A questão nevrálgica, essencial e polêmica, que enfrentamos hoje todos os ‘representantes’ inseridos na cadeia do plástico, consiste em como transportar essa percepção positiva que as sociedades modernas desenvolveram sobre o plástico, para o descarte desses materiais”, acrescenta. Pois, “é exatamente nesse momento crucial, no pós-uso do plástico, que se revela a grande contradição – a mesma sociedade, que antes reconhecia e usufruía os benefícios dos materiais plásticos, no pós-uso esquece-se facilmente das vantagens proporcionadas pelas resinas plásticas transformadas e assume um sentimento negativo em relação a produtos e matérias que até bem pouco tempo eram acolhidos com simpatia”, sintetiza Miguel Bahiense.
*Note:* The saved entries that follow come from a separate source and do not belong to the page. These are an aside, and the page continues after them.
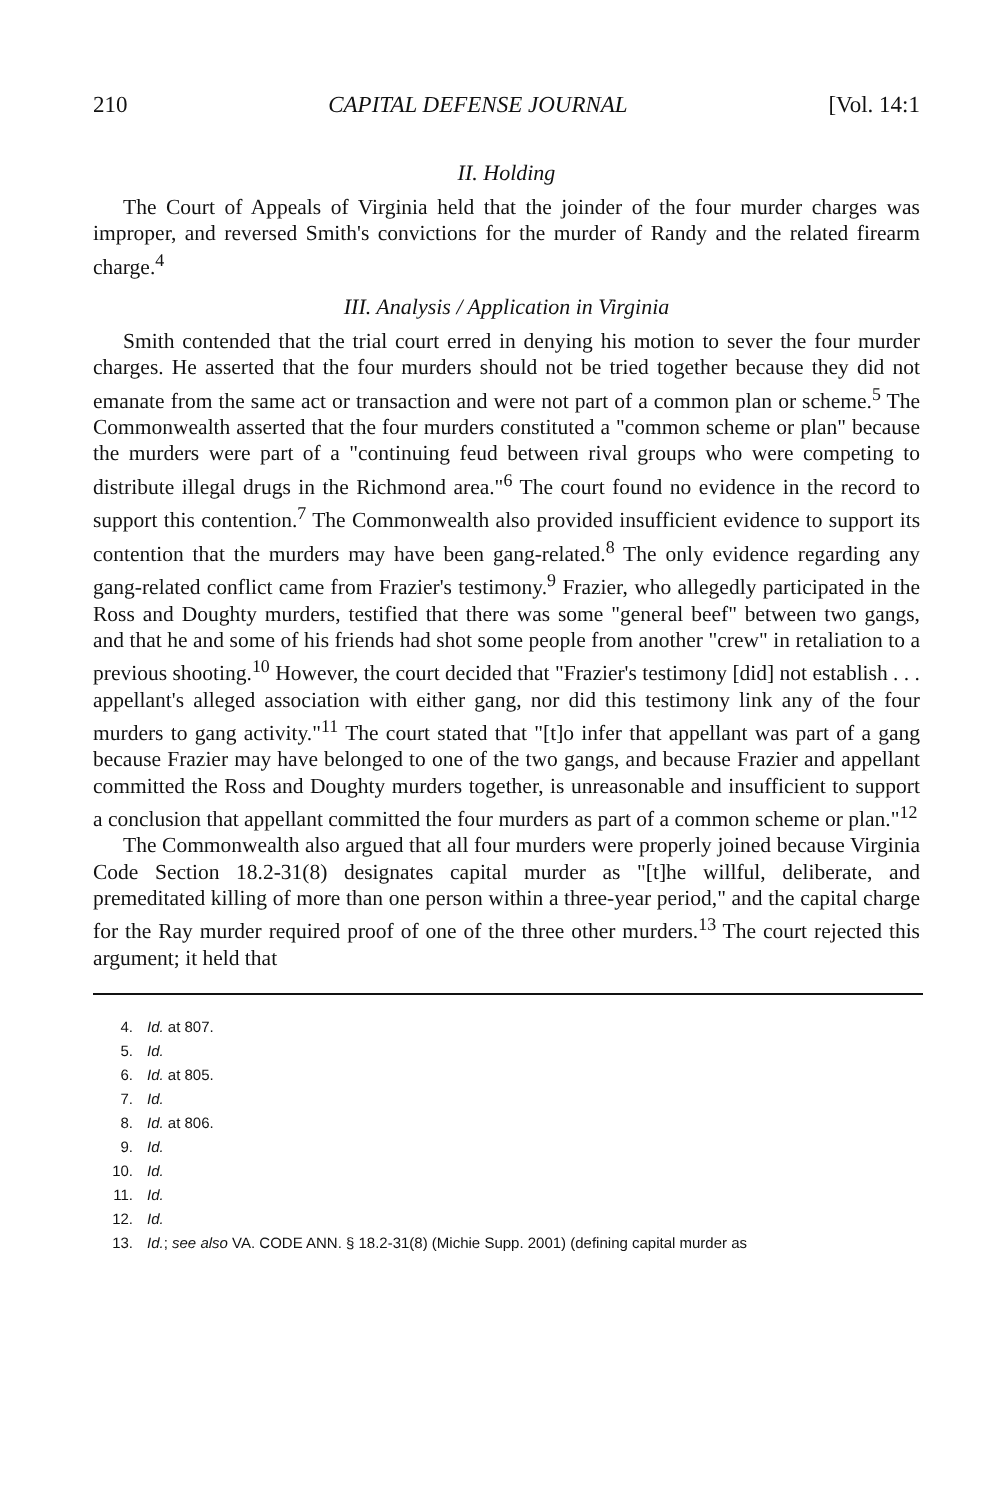210 CAPITAL DEFENSE JOURNAL [Vol. 14:1
II. Holding
The Court of Appeals of Virginia held that the joinder of the four murder charges was improper, and reversed Smith's convictions for the murder of Randy and the related firearm charge.<sup>4</sup>
III. Analysis / Application in Virginia
Smith contended that the trial court erred in denying his motion to sever the four murder charges. He asserted that the four murders should not be tried together because they did not emanate from the same act or transaction and were not part of a common plan or scheme.<sup>5</sup> The Commonwealth asserted that the four murders constituted a "common scheme or plan" because the murders were part of a "continuing feud between rival groups who were competing to distribute illegal drugs in the Richmond area."<sup>6</sup> The court found no evidence in the record to support this contention.<sup>7</sup> The Commonwealth also provided insufficient evidence to support its contention that the murders may have been gang-related.<sup>8</sup> The only evidence regarding any gang-related conflict came from Frazier's testimony.<sup>9</sup> Frazier, who allegedly participated in the Ross and Doughty murders, testified that there was some "general beef" between two gangs, and that he and some of his friends had shot some people from another "crew" in retaliation to a previous shooting.<sup>10</sup> However, the court decided that "Frazier's testimony [did] not establish . . . appellant's alleged association with either gang, nor did this testimony link any of the four murders to gang activity."<sup>11</sup> The court stated that "[t]o infer that appellant was part of a gang because Frazier may have belonged to one of the two gangs, and because Frazier and appellant committed the Ross and Doughty murders together, is unreasonable and insufficient to support a conclusion that appellant committed the four murders as part of a common scheme or plan."<sup>12</sup>
The Commonwealth also argued that all four murders were properly joined because Virginia Code Section 18.2-31(8) designates capital murder as "[t]he willful, deliberate, and premeditated killing of more than one person within a three-year period," and the capital charge for the Ray murder required proof of one of the three other murders.<sup>13</sup> The court rejected this argument; it held that
4. Id. at 807.
5. Id.
6. Id. at 805.
7. Id.
8. Id. at 806.
9. Id.
10. Id.
11. Id.
12. Id.
13. Id.; see also VA. CODE ANN. § 18.2-31(8) (Michie Supp. 2001) (defining capital murder as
De fato, trata-se de um paradoxo que perdura pelos anos, a contradição entre as duas fases e os dois entendimentos opostos que o consumidor final do plástico tem em relação às resinas plásticas transformadas. E não apenas Miguel Bahiense, como inúmeras outras autoridades envolvidas com os vários estágios da cadeia produtora e transformadora das resinas plásticas, insistem em afirmar que uma mudança séria de consciência em relação aos usos, consumos e descartes do plástico depende, prioritariamente, de ações isoladas, ou em conjunto, que “informe, ensine e eduque o consumidor final quanto ao destino final do plástico”, argumenta o presidente da Plastivida.

E, se nada sensibilizar a sociedade civil em relação ao destino correto que precisa dar aos seus descartes diários, talvez seja prudente reforçar uma informação bastante simples e, ao mesmo tempo, preocupante. Nos últimos anos consumiu-se no Brasil aproximadamente 2,7 milhões de toneladas em embalagens plásticas, das quais 93% são relativas às embalagens pós-consumo. No geral, calcula-se que o Brasil recicle pouco mais de 20% de todo o material plástico descartado. O Brasil produz anualmente o equivalente a 160 milhões de toneladas anuais de lixo urbano. Destas, 16,5% (como mencionado no início) representam o total do plástico incluído no lixo. Logo, o País recicla entre 4,5 milhões de toneladas e 4,8 milhões de toneladas anuais de plástico. Não apenas o percentual é sabidamente reduzido, quanto o volume total do plástico reciclado também é baixo, se comparado ao volume total de lixo urbano produzido e o de plástico nele contido (pouco mais de 22 milhões de toneladas anuais). Tal preocupação, evidentemente, decorre do crescimento projetado para a população brasileira no futuro imediato e o consequente aumento da sua produção de lixo urbano.